Um dos artistas selecionados é Diogo Santos, 39 anos. Ele trabalha com pinturas e esculturas. “No meu trabalho, tento perceber o tempo presente e a construção da imagem. Minhas obras nascem de uma longa pesquisa sobre o conteúdo simbólico, que pode envolver videogames, quadrinhos, fotos antigas, embalagens de brinquedo e imagens históricas”, contou Santos. O artista diz que percebe um “processo de mudança na relação do público com as galerias”. “Existe um cuidado com os artistas jovens. Vejo esse movimento com esperança. Há uma vasta produção que pode ser melhor divulgada. Vivemos um momento de abertura de algo plural e rico”, apontou. Já a fotógrafa Luiza Kons, 28 anos, deixou o jornalismo diário para se aprofundar em personagens. “Tinha uma angústia com o jornalismo. Eu me importava mais com a estética da imagem do que com a informação”, confessou Luiza. Para a exposição, Luiza apresenta ensaios com a própria família. Com o isolamento da pandemia, ela começou a se fotografar dentro de casa. Depois, com o fim de um relacionamento, voltou a morar com a mãe. “Eu sempre me interessei no vínculo que existe entre fotógrafo e fotografados.
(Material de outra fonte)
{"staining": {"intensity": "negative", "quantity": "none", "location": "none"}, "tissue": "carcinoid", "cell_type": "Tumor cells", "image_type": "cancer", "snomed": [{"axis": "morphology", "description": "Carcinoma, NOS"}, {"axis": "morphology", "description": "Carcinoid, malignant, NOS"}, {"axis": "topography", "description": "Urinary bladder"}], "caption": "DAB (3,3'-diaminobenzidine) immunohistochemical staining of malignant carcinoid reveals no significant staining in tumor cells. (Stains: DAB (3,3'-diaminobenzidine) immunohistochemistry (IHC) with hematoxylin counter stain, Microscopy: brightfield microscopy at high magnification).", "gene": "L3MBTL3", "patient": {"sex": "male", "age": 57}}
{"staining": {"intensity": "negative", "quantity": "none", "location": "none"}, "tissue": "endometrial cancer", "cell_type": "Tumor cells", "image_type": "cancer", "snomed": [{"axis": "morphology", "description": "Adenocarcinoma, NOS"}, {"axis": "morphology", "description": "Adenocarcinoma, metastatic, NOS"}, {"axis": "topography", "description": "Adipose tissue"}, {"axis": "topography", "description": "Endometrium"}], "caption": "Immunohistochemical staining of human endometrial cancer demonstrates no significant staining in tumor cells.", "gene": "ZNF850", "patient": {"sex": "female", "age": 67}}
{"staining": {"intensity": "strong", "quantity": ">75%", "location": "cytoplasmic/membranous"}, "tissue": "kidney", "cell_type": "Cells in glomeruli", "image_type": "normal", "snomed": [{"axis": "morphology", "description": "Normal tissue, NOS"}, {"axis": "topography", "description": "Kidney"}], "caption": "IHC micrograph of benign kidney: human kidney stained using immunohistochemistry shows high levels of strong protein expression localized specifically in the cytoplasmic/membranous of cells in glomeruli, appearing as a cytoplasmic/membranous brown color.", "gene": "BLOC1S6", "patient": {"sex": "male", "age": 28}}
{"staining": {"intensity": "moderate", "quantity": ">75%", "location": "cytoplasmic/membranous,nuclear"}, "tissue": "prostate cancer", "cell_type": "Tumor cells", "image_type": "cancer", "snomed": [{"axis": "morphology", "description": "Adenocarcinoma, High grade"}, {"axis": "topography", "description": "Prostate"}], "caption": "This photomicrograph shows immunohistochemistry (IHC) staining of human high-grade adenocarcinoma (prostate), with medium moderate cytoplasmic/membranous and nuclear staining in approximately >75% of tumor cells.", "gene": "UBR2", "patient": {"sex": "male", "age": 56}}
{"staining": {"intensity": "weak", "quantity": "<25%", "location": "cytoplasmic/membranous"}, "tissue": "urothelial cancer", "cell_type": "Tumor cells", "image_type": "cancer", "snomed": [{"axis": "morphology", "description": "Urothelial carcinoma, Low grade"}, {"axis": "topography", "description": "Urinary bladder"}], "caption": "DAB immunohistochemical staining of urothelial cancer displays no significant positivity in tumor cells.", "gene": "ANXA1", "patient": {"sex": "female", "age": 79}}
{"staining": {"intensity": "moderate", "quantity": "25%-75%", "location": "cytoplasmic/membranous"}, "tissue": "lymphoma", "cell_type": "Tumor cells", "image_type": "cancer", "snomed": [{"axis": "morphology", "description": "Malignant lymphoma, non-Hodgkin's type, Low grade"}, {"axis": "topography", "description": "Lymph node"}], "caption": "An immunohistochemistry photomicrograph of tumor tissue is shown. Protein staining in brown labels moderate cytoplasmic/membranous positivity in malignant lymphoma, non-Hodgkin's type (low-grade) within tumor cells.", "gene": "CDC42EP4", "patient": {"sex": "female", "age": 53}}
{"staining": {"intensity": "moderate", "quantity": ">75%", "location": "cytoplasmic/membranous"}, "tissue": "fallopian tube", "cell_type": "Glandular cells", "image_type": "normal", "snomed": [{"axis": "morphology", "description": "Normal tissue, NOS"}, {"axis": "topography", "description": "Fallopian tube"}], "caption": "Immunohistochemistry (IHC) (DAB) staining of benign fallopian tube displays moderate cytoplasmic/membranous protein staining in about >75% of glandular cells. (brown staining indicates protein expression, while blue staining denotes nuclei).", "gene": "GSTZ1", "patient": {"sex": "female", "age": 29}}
Por isso, aproveitei essa temporada na casa dos meus pais para me aprofundar nessa narrativa dos vínculos e fiz uma série retratando meus pais”, explicou. Outro participante do salão, o artista Paulo Jorge Gonçalves, 52 anos, diz “estar na luta pela arte” desde o final dos anos 1990. “Posso estar enganado, mas o mercado gosta de gente mais jovem, um pessoal que ele (o mercado) pega, mastiga e descarta. Mas, como sempre, existe muita coisa boa que não está aparecendo”, comentou. Professor de arte e funcionário público, Gonçalves tem um trabalho de pintura e bordado com foco na identidade e luta homoerótica. “Achei minha voz como artista ao falar do meu mundo”, disse. Para ele, o Salão é uma possibilidade de levar o seu trabalho e olhar para mais pessoas. “O salão é parte de um movimento sério, de mais abertura e espaço para artistas que ainda não quebraram a barreira das galerias”, comentou.